One night, though we'd gone to bed together, I woke up after midnight alone in our moonlit bed. I roamed the house barefoot, calling for Max, and when I heard the loose screen door banging in the breeze, I slipped outside and went down to the beach.
It was high tide, and Max stood on the seawall. The full moon reflected off the waves, and he did not turn when I came up beside him and slipped my arm through his. "Inspiration strikes?" I asked.
"I heard something."
"I don't see anything." I looked out across the empty waves. "Come back to bed?"
"I think I'll stay awhile."
The next morning, Max asked "Do you know what Neptune's Sadness looked like?" We had an entrenched ritual of coffee and newspapers.
"Yes, it's the engraving in the upstairs hall. Three masts, a delightfully curvaceous figurehead." I looked up. "Why?"
"I thought I saw it last night."
"I didn't see anything. Maybe you dreamt it."
"Maybe." He had withdrawn already, prepared to spend the day filling blank pages.
I went to the farmer's market, and swung by the library where I paid for a copy of an article on Neptune's Sadness. At home, I swept sand out of the kitchen and then got lunch going. Max sat at the table and read the article.
"All hands went down," he said. "Even the cat." I nodded, slicing tomatoes. I knew.
I woke more mornings, more nights, to an empty bed, grit between the sheets.
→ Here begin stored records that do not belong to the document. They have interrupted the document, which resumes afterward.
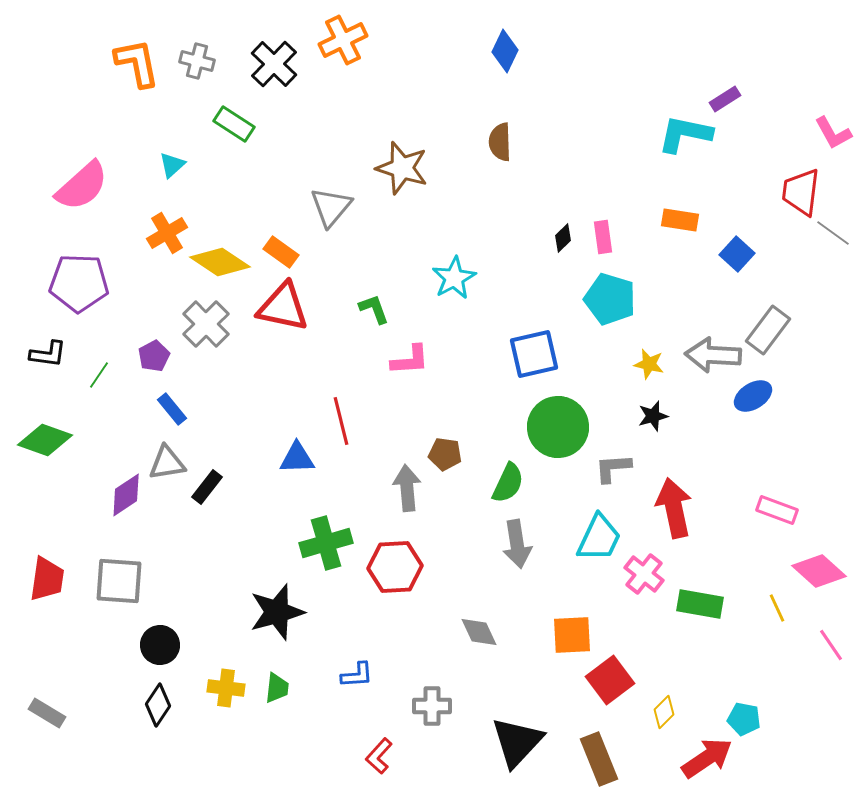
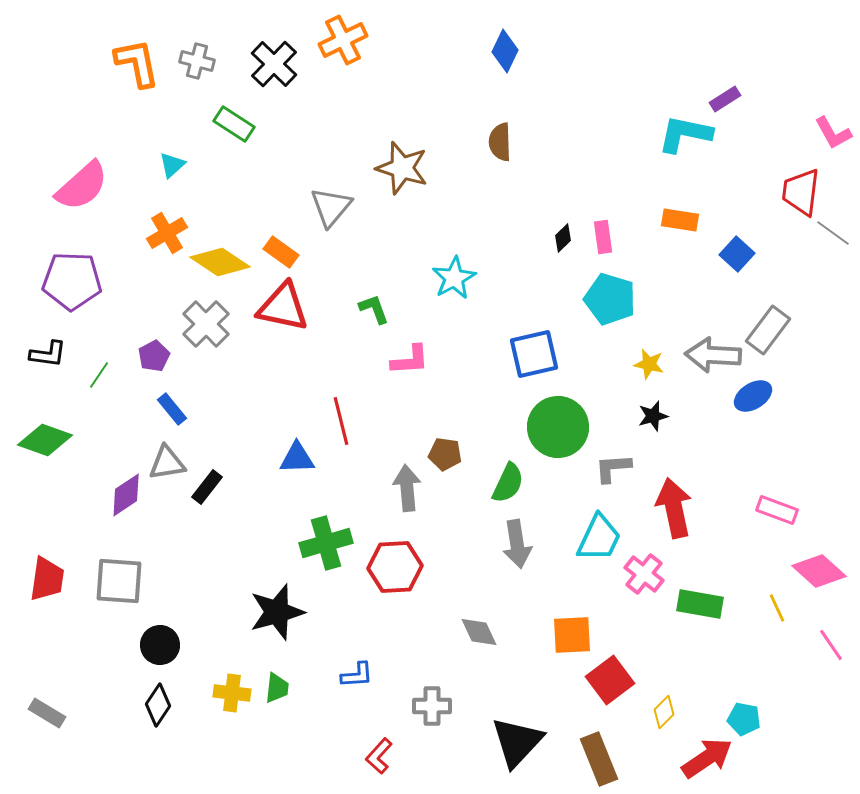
purple pentagon at (79, 283): moved 7 px left, 2 px up
yellow cross at (226, 688): moved 6 px right, 5 px down
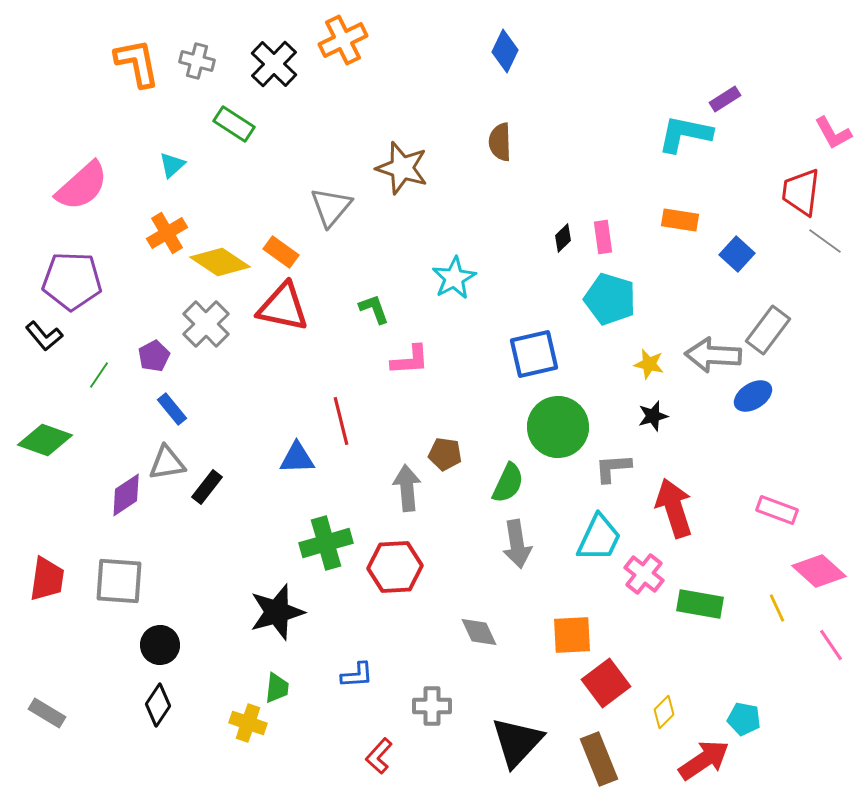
gray line at (833, 233): moved 8 px left, 8 px down
black L-shape at (48, 354): moved 4 px left, 18 px up; rotated 42 degrees clockwise
red arrow at (674, 508): rotated 6 degrees counterclockwise
red square at (610, 680): moved 4 px left, 3 px down
yellow cross at (232, 693): moved 16 px right, 30 px down; rotated 12 degrees clockwise
red arrow at (707, 758): moved 3 px left, 2 px down
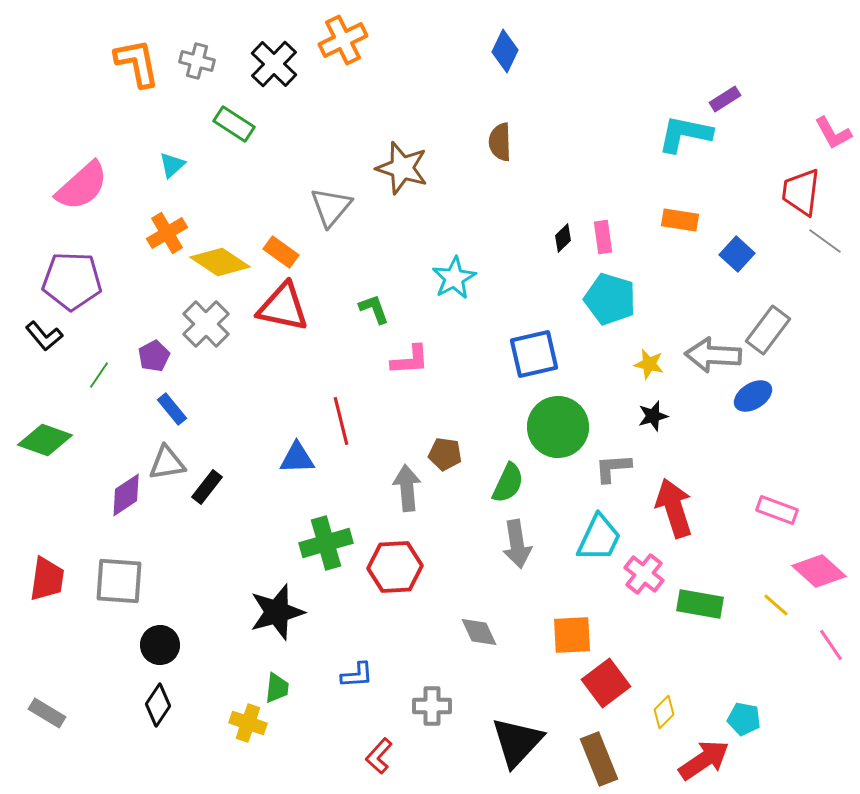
yellow line at (777, 608): moved 1 px left, 3 px up; rotated 24 degrees counterclockwise
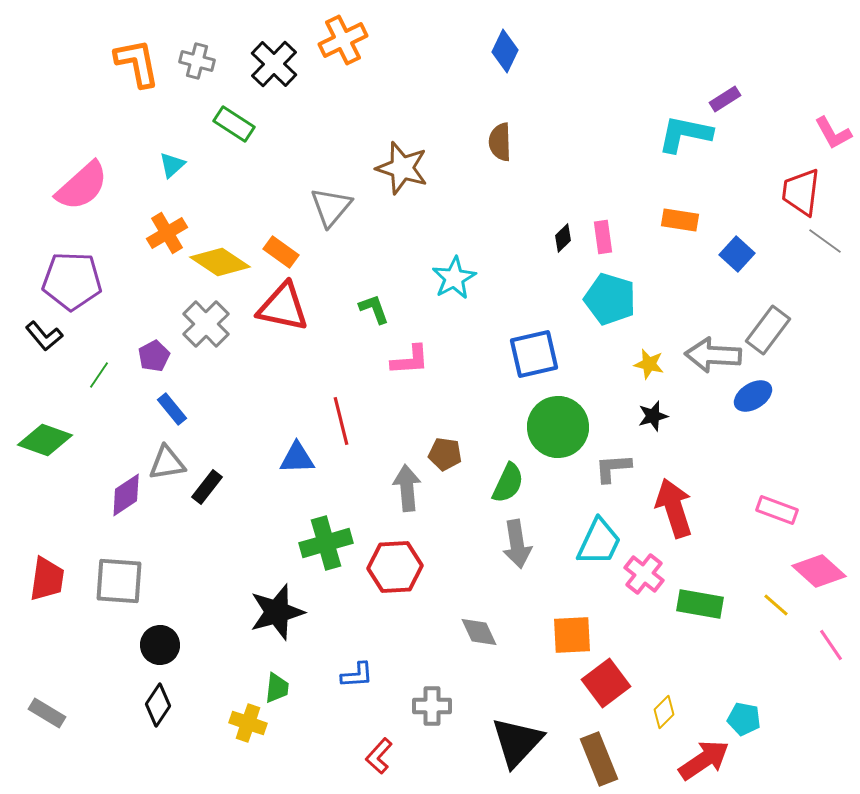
cyan trapezoid at (599, 538): moved 4 px down
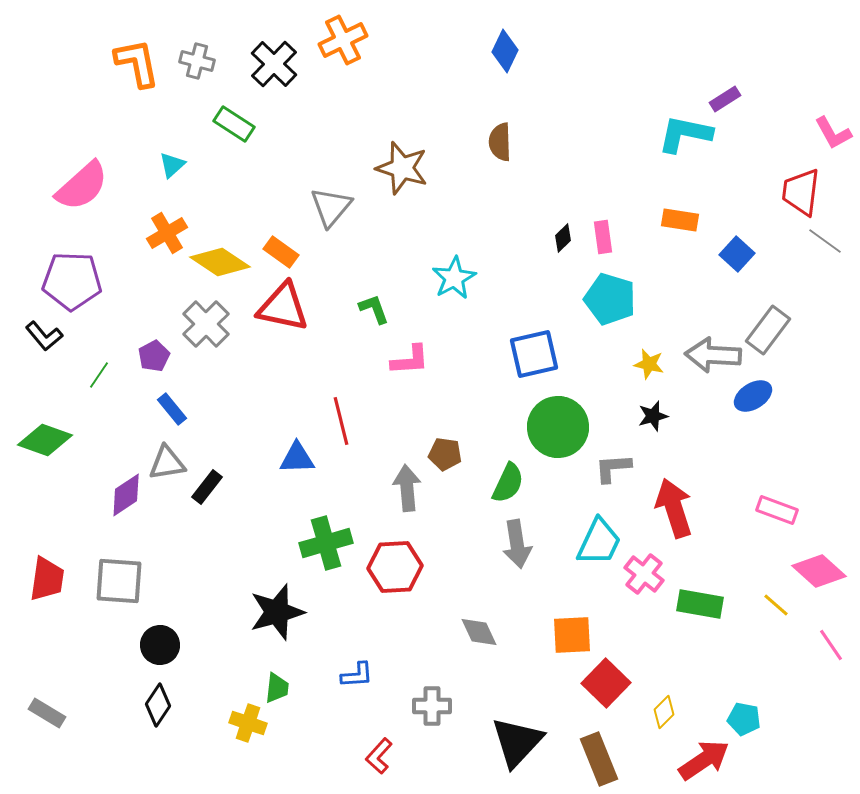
red square at (606, 683): rotated 9 degrees counterclockwise
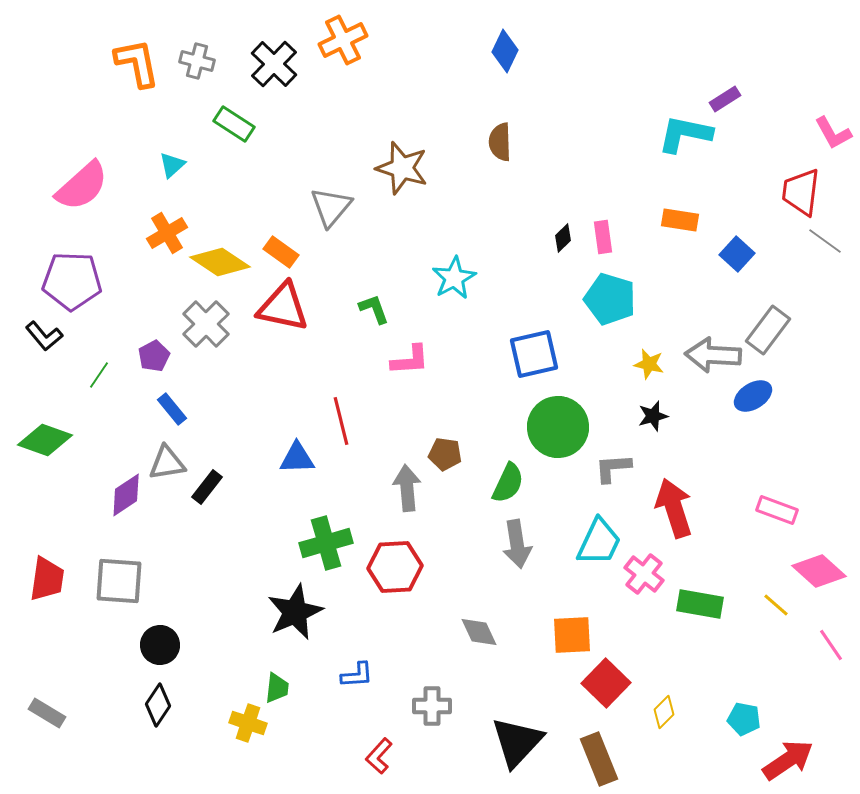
black star at (277, 612): moved 18 px right; rotated 8 degrees counterclockwise
red arrow at (704, 760): moved 84 px right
It wasn't so unusual, except Max wasn't actually writing. He brought his pens and notebook down to the seawall, but he stood in the waves, looking to the horizon. The books contained sand and broken shells. Snooping is inexcusable, but something was amiss. I tried to ask him, "How's the writing?"
He would look at me as though startled from a dream, blink and nod. "Good, good."
He came to bed with me the next night, and I lay awake as I heard his breathing smooth into sleep. Moonlight roamed across the room, and I pinched myself to stay awake. Then came the shift and spring as he got up off the mattress. I counted the creak of the steps downstairs. He had learned, and did not allow the screen door to slam before he crossed the porch. On cat's feet, I followed in his wake as he went down to the water, the surf silver upon the sand.
He stood barefoot, looking out to sea, and the wind ruffled his hair. I waited, my skin growing damp, my lips salty. Max lifted his arms and entered the waves, and then I saw it too; the Neptune's Sadness was coming ashore, swinging lanterns lighting the deck, the curvaceous figurehead reaching her arms out in greeting.